**What to work on**
Reproduce every line of the records that follow, unchanged and in the same order.

** Start Data records **

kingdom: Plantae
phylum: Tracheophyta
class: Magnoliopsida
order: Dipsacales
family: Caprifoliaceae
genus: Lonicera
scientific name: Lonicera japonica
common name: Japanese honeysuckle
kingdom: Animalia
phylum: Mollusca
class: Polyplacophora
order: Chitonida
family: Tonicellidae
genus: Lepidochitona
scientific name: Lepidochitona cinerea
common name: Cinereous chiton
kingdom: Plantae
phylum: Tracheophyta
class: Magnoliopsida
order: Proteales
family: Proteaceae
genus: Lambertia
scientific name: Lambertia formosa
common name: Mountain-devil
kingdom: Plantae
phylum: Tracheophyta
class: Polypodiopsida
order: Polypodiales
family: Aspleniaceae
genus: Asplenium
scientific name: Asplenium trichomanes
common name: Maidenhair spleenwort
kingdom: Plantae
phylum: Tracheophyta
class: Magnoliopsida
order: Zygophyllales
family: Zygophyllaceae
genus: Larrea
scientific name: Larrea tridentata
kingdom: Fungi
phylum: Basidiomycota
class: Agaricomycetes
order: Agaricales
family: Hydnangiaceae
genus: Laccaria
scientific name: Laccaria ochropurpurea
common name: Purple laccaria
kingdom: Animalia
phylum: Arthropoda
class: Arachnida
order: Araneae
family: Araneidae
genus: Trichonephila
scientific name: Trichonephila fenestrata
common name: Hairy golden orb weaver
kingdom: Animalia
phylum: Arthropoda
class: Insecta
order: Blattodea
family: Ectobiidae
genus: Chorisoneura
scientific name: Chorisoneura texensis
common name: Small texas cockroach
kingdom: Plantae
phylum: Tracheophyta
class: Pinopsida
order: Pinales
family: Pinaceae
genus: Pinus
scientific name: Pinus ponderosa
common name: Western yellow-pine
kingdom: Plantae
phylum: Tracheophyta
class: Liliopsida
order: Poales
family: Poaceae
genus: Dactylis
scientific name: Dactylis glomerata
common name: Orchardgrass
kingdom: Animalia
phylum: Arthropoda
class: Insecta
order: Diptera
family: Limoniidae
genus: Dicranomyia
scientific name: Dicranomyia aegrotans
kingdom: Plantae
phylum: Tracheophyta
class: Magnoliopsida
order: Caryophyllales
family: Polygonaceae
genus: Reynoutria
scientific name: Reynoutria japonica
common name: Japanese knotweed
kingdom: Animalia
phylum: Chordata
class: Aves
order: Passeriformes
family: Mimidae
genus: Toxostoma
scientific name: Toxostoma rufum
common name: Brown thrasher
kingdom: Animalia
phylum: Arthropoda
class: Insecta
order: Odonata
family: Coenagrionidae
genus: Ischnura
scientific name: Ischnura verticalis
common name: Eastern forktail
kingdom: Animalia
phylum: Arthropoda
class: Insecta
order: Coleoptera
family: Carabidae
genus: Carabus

** End Data records **

**Solution**
kingdom: Plantae
phylum: Tracheophyta
class: Magnoliopsida
order: Dipsacales
family: Caprifoliaceae
genus: Lonicera
scientific name: Lonicera japonica
common name: Japanese honeysuckle
kingdom: Animalia
phylum: Mollusca
class: Polyplacophora
order: Chitonida
family: Tonicellidae
genus: Lepidochitona
scientific name: Lepidochitona cinerea
common name: Cinereous chiton
kingdom: Plantae
phylum: Tracheophyta
class: Magnoliopsida
order: Proteales
family: Proteaceae
genus: Lambertia
scientific name: Lambertia formosa
common name: Mountain-devil
kingdom: Plantae
phylum: Tracheophyta
class: Polypodiopsida
order: Polypodiales
family: Aspleniaceae
genus: Asplenium
scientific name: Asplenium trichomanes
common name: Maidenhair spleenwort
kingdom: Plantae
phylum: Tracheophyta
class: Magnoliopsida
order: Zygophyllales
family: Zygophyllaceae
genus: Larrea
scientific name: Larrea tridentata
kingdom: Fungi
phylum: Basidiomycota
class: Agaricomycetes
order: Agaricales
family: Hydnangiaceae
genus: Laccaria
scientific name: Laccaria ochropurpurea
common name: Purple laccaria
kingdom: Animalia
phylum: Arthropoda
class: Arachnida
order: Araneae
family: Araneidae
genus: Trichonephila
scientific name: Trichonephila fenestrata
common name: Hairy golden orb weaver
kingdom: Animalia
phylum: Arthropoda
class: Insecta
order: Blattodea
family: Ectobiidae
genus: Chorisoneura
scientific name: Chorisoneura texensis
common name: Small texas cockroach
kingdom: Plantae
phylum: Tracheophyta
class: Pinopsida
order: Pinales
family: Pinaceae
genus: Pinus
scientific name: Pinus ponderosa
common name: Western yellow-pine
kingdom: Plantae
phylum: Tracheophyta
class: Liliopsida
order: Poales
family: Poaceae
genus: Dactylis
scientific name: Dactylis glomerata
common name: Orchardgrass
kingdom: Animalia
phylum: Arthropoda
class: Insecta
order: Diptera
family: Limoniidae
genus: Dicranomyia
scientific name: Dicranomyia aegrotans
kingdom: Plantae
phylum: Tracheophyta
class: Magnoliopsida
order: Caryophyllales
family: Polygonaceae
genus: Reynoutria
scientific name: Reynoutria japonica
common name: Japanese knotweed
kingdom: Animalia
phylum: Chordata
class: Aves
order: Passeriformes
family: Mimidae
genus: Toxostoma
scientific name: Toxostoma rufum
common name: Brown thrasher
kingdom: Animalia
phylum: Arthropoda
class: Insecta
order: Odonata
family: Coenagrionidae
genus: Ischnura
scientific name: Ischnura verticalis
common name: Eastern forktail
kingdom: Animalia
phylum: Arthropoda
class: Insecta
order: Coleoptera
family: Carabidae
genus: Carabus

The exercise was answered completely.